== Segment start ==
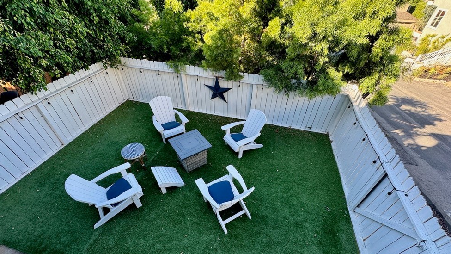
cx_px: 226
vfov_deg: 66.8
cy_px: 143
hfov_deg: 99.4
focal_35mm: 16
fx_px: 191
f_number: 2.2
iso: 40
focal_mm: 2.22
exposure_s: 1/142
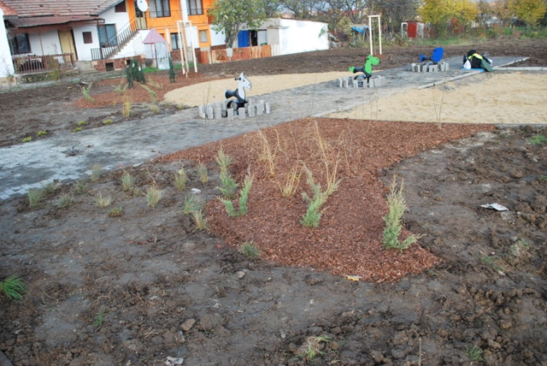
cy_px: 183
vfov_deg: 43.7
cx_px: 274
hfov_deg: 61.9
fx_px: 456
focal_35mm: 30
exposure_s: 1/320
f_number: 5.6
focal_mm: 20
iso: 200
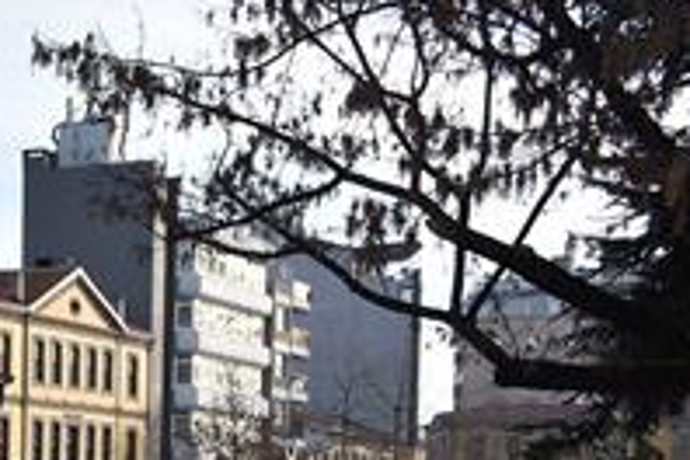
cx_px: -317
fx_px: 1744
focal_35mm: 91
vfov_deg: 14.4
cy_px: 606
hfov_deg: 19.7
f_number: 8
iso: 500
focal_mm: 20
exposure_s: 1/500
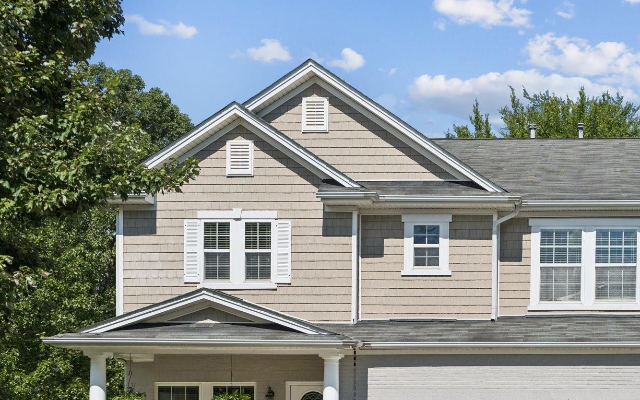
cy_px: 280
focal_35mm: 61
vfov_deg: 21.2
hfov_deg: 33.4
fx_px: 1064
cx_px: 362
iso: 100
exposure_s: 1/1000
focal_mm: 39
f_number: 5
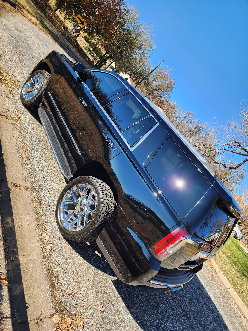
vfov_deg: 73.9
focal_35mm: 23
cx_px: 124
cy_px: 166
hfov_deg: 58.9
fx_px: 220
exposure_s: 1/401
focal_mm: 6.4
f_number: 1.8
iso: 12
== Segment end ==
• _WHAT IS REQUIRED_
Output all of the records word for word, and keep the pictures out of the copy.

• _WRITTEN SOLUTION_
cx_px: 226
vfov_deg: 66.8
cy_px: 143
hfov_deg: 99.4
focal_35mm: 16
fx_px: 191
f_number: 2.2
iso: 40
focal_mm: 2.22
exposure_s: 1/142
cy_px: 183
vfov_deg: 43.7
cx_px: 274
hfov_deg: 61.9
fx_px: 456
focal_35mm: 30
exposure_s: 1/320
f_number: 5.6
focal_mm: 20
iso: 200
cx_px: -317
fx_px: 1744
focal_35mm: 91
vfov_deg: 14.4
cy_px: 606
hfov_deg: 19.7
f_number: 8
iso: 500
focal_mm: 20
exposure_s: 1/500
cy_px: 280
focal_35mm: 61
vfov_deg: 21.2
hfov_deg: 33.4
fx_px: 1064
cx_px: 362
iso: 100
exposure_s: 1/1000
focal_mm: 39
f_number: 5
vfov_deg: 73.9
focal_35mm: 23
cx_px: 124
cy_px: 166
hfov_deg: 58.9
fx_px: 220
exposure_s: 1/401
focal_mm: 6.4
f_number: 1.8
iso: 12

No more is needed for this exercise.